What may seem oddest of all is the city’s cheerful and relaxed aura in a country stereotyped as dour. Even a local statue of Vladimir Lenin catches the casual vibe. He’s not haranguing the masses, just standing under some trees with one hand in his pocket as if he’s killing time waiting for a date.
Some questions and answers about the resort city often called the Russian Riviera:
AM I IN SOCHI?
Rather like New York City, Sochi is a sprawling municipality, incorporating four boroughs. Confusingly, one of the four is called Sochi. So it’s possible to both be in Sochi and say “I’m going to Sochi.”
All the Olympic events take place in the Adler borough, though the snow sports venues are often referred to as being in specific settlements such as Krasnaya Polyana and Esto-Sadok.
Sochi borough is more or less the Manhattan of the city, home to the best restaurants, coolest clubs and the main cultural institutions. The urban part of Adler also has attractive restaurants.
But while its attractions are relatively cosmopolitan, and its coastline is 90 miles long (145 kilometers), Sochi is not a big city population-wise, with only about 350,000 inhabitants.
WILL THEY UNDERSTAND ME (AND VICE VERSA)?
Volunteer staff at Olym-pics test events spoke excellent English and sometimes struck up conversations just to improve their skills (or show off). But outside the Olympic venues and large hotels, communication in languages other than Russian is likely to be difficult. The Games’ organizing committee recommends that mobile-device users download a translation app.
The Cyrillic alphabet isn’t as hard as it may look, and spending a couple of hours to master it brings sizeable rewards. Russian has many loanwords from English, French and German, so being able to sound out words can make the place pop into better focus. For example, knowing that “teatp” is pronounced “teater,” it’s a reasonable and correct guess that it means “theater.” Note that bars advertising “xayc” are offering “house” music and not a homey atmosphere.
HOW’S THE WEATHER?
Rain, snow, sun, fog, warmish, cold – a few days at the Olympics likely will include them all. On the coast, where the ice sports and opening and closing ceremonies take place, daytime temperatures should be around 50 degrees and freezing is unlikely. In the mountains, temperatures generally don’t get severely cold; at the lower elevations, where ski-jumping and sliding sports take place, the prospect of rain and above-freezing temperatures is a concern.

■ Saved entries:
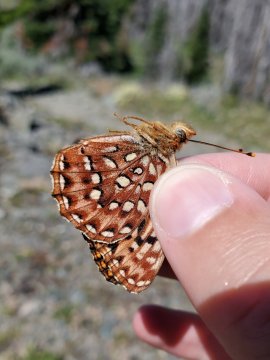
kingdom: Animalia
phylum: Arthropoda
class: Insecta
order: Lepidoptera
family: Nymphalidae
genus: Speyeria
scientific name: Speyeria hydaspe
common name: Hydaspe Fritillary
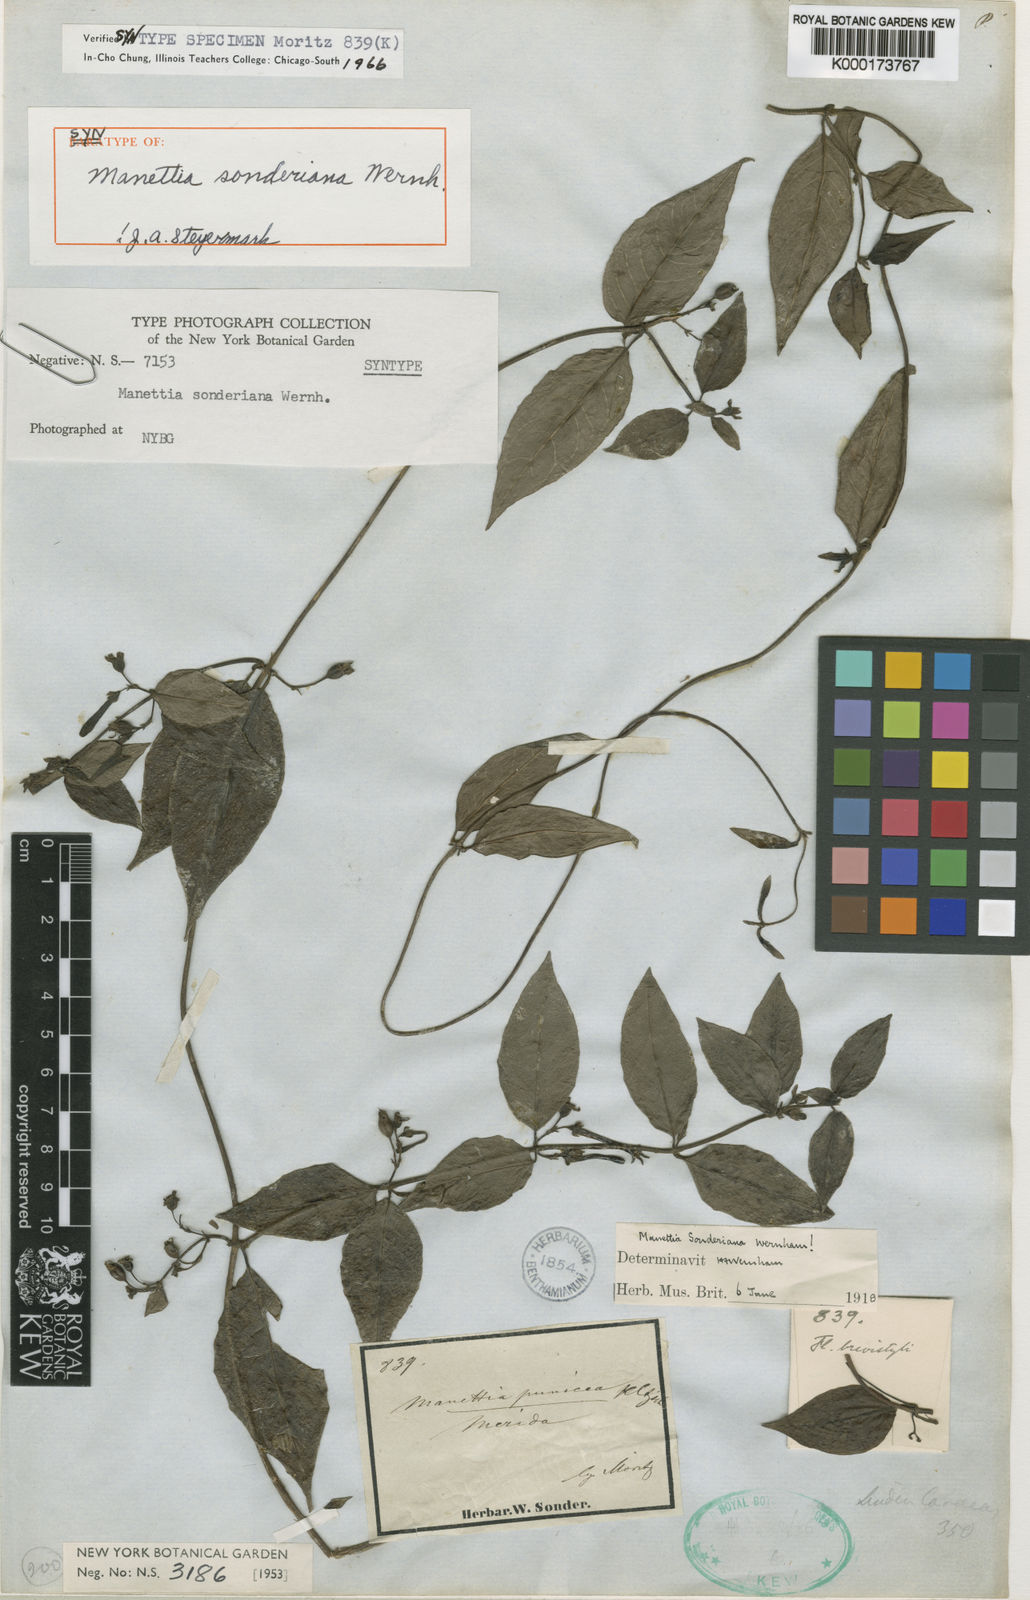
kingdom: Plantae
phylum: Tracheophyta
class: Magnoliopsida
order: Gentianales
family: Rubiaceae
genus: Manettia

* * *

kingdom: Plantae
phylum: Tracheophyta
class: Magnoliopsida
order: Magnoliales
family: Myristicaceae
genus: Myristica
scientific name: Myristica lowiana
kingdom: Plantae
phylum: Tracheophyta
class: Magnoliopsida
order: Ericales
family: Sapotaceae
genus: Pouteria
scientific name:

■ EXERCISE INSTRUCTIONS:
[a] In the Sochi passage, reproduce the text starting at "Volunteer staff at" and ending at "a homey atmosphere.".
[b] According to the Sochi passage, roughly how many inhabitants does Sochi have?
[c] Extend the Sochi passage, picking up right after its final sentence.

■ TASK RESPONSES:
[a]
Volunteer staff at Olym-pics test events spoke excellent English and sometimes struck up conversations just to improve their skills (or show off). But outside the Olympic venues and large hotels, communication in languages other than Russian is likely to be difficult. The Games’ organizing committee recommends that mobile-device users download a translation app.
The Cyrillic alphabet isn’t as hard as it may look, and spending a couple of hours to master it brings sizeable rewards. Russian has many loanwords from English, French and German, so being able to sound out words can make the place pop into better focus. For example, knowing that “teatp” is pronounced “teater,” it’s a reasonable and correct guess that it means “theater.” Note that bars advertising “xayc” are offering “house” music and not a homey atmosphere.

[b] About 350,000.

[c]
WHAT’S FOR DINNER?
Russian cooking can be hard on the waistline but good for the taste buds. Even nominally low-calorie soups such as the beet-based borscht boost their count when a typical large dollop of sour cream is added. Pelmeni, dumplings filled with minced meat or vegetables, meet almost everyone’s taste. Entrees often come without additional items, so potatoes and other vegetables must be ordered separately. Russia has a wine industry of sorts, but refined palates may find it disappointing. Vodka, seen as both Russia’s treasure and its curse, is often ordered by the gram, with 100 grams (3.5 ounces) the standard to get the night started.
Sochi also is a good place to sample the food of nearby Georgia, including the renowned cheese-filled hot bread called khachapuri and tsatsivi, chicken in walnut sauce, and the plum-based soup kharcho.
WHAT CAN I DO BESIDES WATCH SPORTS?
Downtown Sochi and Adler have long and appealing seaside promenades, complete with tacky souvenir stands, lively bars and restaurants. Sochi also has an attractive passenger harbor, whose spired terminal is one of the city’s standout buildings, and an art museum.
The most idiosyncratic attraction may be Sochi’s extensive mountainside botanical garden, the Dendrarium, with an unusual array of plants showing the variable climate.
Sochi has long been a choice destination of Russia’s political elite. Joseph Stalin’s summer residence in Zeleni Mys even features a wax mannequin of the dictator at his desk.
A swim in the Black Sea might make an unusual Winter Olympics memory. The beaches are stony and the water temperature will be around 50 degrees; concerns have been raised about pollution in the sea around Dagomys, north of downtown Sochi. Although most of Sochi’s sports facilities will be devoted to the games, the Gornaya Karusel ski area expects to have some slopes open to the public, organizers say.
A classic Russian way to while away an afternoon is a trip to the banya – like a sauna but somewhat steamier. If your hotel doesn’t have one, it can likely recommend a good one nearby. A proper trip to the banya involves several hours of repeatedly heating up and cooling down, along with snacking and having a few drinks.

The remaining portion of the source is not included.